We did see solar panels covering covered car parking at some Spanish airports and big commercial companies in Madrid.

Ray.


----------



## GMJ (Jun 24, 2014)

Imho every new build - house or commercial - should be built with at least 1 solar panel (more than 1 for commercial property) as part of the PP/Building Regs.

Graham :smile2:


----------



## HurricaneSmith (Jul 13, 2007)

Kev_n_Liz said:


> Didn't I see a report about a new road which is hydraulic, as you drove over the road it pressurised a pump to run a turbine, so it worked something like the wave type in the sea.


You are partly right, Kev.

Sainsbury installed a kinetic plate at their Gloucester Store, suggesting the traffic entering their car park would power their checkouts.

Sadly, scientists disagreed, and to the best of my knowledge, Sainsbury didn't repeat the experiment.

This article outlines the reason:

http://www.enmanreg.org/kinetic-plates/


----------



## Pudsey_Bear (Sep 25, 2008)

Not heard of that one John, I did a quick googly just now and is seems there are few ideas out there, some as recent as last year, not the ones in the back of what's left of my mind though 

https://www.google.co.uk/search?q=e....69i57j0l5.22994j0j7&sourceid=chrome&ie=UTF-8


----------



## Mrplodd (Mar 4, 2008)

GMJ said:


> Imho every new build - house or commercial - should be built with at least 1 solar panel (more than 1 for commercial property) as part of the PP/Building Regs.
> 
> Graham :smile2:


I totally agree and cannot see any reason why it has not been adopted. I installed solar panels on my roof two and a half years ago at a cost of £6500. If it was a requirement on all new builds the economy of scale would greatly reduce that cost.

Bearing in mind what the U.K. weather is like, and the fact that my roof faces S.E. not the 'ideal" of due south, so far they have produced in excess of 10 mega-watts of 'leccy. In fact my FIT (feed in tariff) of around 15.4p per Kilowatt of generated power (the ludicrous thing is that I get paid for all I generate even if I use it all and none goes back into the grid!!!) almost pays for ALL my energy (inc gas) when averaged out of the year. Having said that I have also invested in cavity wall insulation and additional loft insulation and our energy consumption appears (according to our energy supplier) to be about 50-60% of the "average" for a three bed semi.

Of course the downside is that when I NEED the most energy (winter evenings) solar panels produce nowt! I have looked at battery storage systems, but they are about £2500 and as my total energy bill is about £600 a year it's not financial viable, yet!
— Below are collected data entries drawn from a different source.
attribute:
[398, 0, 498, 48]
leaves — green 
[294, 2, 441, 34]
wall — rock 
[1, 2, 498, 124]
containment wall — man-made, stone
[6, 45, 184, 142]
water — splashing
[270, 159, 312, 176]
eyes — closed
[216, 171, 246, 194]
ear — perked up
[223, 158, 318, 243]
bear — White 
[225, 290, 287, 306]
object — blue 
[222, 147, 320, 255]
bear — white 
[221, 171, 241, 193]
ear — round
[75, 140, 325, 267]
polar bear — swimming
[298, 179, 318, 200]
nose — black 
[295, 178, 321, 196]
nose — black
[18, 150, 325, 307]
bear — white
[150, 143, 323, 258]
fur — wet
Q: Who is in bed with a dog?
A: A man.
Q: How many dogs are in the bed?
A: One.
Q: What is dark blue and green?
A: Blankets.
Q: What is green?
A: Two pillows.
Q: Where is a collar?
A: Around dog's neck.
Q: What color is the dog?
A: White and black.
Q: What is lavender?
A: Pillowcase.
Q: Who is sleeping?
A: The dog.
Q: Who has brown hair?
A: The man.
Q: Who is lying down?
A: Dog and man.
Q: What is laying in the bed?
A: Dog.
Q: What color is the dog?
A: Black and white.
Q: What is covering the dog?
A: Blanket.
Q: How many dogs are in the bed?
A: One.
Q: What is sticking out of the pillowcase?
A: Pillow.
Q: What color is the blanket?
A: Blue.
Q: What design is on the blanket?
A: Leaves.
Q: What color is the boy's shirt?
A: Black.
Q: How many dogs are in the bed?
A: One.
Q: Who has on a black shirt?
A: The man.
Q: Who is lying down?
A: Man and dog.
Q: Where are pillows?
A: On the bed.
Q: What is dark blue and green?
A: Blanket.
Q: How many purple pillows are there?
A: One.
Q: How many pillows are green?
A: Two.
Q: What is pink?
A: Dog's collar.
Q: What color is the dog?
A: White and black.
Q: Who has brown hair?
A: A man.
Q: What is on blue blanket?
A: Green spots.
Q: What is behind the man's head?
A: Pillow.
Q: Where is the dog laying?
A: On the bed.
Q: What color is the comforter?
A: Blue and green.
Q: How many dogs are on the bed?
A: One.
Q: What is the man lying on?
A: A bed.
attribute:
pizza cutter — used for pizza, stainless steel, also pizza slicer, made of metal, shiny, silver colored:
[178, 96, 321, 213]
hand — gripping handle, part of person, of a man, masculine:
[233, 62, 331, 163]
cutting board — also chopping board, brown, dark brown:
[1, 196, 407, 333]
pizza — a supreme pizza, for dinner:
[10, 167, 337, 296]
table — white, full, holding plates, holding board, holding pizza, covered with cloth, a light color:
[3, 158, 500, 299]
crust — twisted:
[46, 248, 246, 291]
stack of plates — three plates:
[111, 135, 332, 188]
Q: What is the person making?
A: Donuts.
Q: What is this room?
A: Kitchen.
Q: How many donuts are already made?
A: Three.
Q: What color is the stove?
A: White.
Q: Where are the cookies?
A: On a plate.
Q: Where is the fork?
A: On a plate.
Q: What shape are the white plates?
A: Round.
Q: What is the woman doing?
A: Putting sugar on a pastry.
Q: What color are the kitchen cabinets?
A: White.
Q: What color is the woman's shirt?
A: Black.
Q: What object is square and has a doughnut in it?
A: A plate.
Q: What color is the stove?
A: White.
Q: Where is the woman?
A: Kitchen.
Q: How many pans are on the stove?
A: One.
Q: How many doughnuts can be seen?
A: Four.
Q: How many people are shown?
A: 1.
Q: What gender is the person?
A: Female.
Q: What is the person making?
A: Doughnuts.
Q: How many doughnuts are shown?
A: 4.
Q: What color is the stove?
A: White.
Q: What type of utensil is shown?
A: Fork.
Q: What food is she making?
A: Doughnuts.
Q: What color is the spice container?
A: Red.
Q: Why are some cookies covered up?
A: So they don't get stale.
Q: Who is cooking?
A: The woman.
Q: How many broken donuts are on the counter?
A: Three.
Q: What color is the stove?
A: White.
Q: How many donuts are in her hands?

I recall a while ago an article where a German town were planning on surfacing a residential road entirely with (strong) solar panels. Little point innsurfacing a car park with them, the parked cars will keep the sun off!

My local Sainsbury's has a roof full of solar panels.

Andy


----------



## raynipper (Aug 4, 2008)

As we are south facing I would have put solar panels just on the car port as putting them on the house would destroy the 'cottage' presentation.
But as we grabbed a special deal with EDF 20+ years ago that gives us half price electricity all year except for 22 days in winter they can choose.
We pay only €0.08 per kwh normally but €0.36 per kwh on those special days. So we go out.

Ray.


----------



## Mrplodd (Mar 4, 2008)

That will be the “Red” days then??

Do they give you any warning or notice of when those days are/will be??

Andy


----------



## raynipper (Aug 4, 2008)

Yes 'Red' Days Andy. EJP tariff. 
No prior warning but if there is a hard white frost on the lawn when we get up we know the 'red' light will be on indicating it's an expensive day. Another good reason to spend winter in Portugal.
I was even considering an electric car because of our low tariff. But maybe later.

Ray.


----------



## Mrplodd (Mar 4, 2008)

The idea of an electric or hybrid car appeals to me (due to being able to charge it from solar panels for free!!)

BUT being a tugger none of the currently available vehicles will give me the ability to tow 1500kg or the range I would need (ESPECIALLY when tugging) So I am sticking with my current Diesel and will do so for as long as possible. I do get irate at all the hype over “Dirty Diesels” Modern Diesel vehicles are very low pollutants, to my mind much more energy should be put into getting the much older (mechanical injection) diesels off the roads AND much more stringent enforcement in respect of all the buses and older trucks you see belching out clouds of black smoke every time they pull away or ascend a hill.

OK, rant now over.

Andy


----------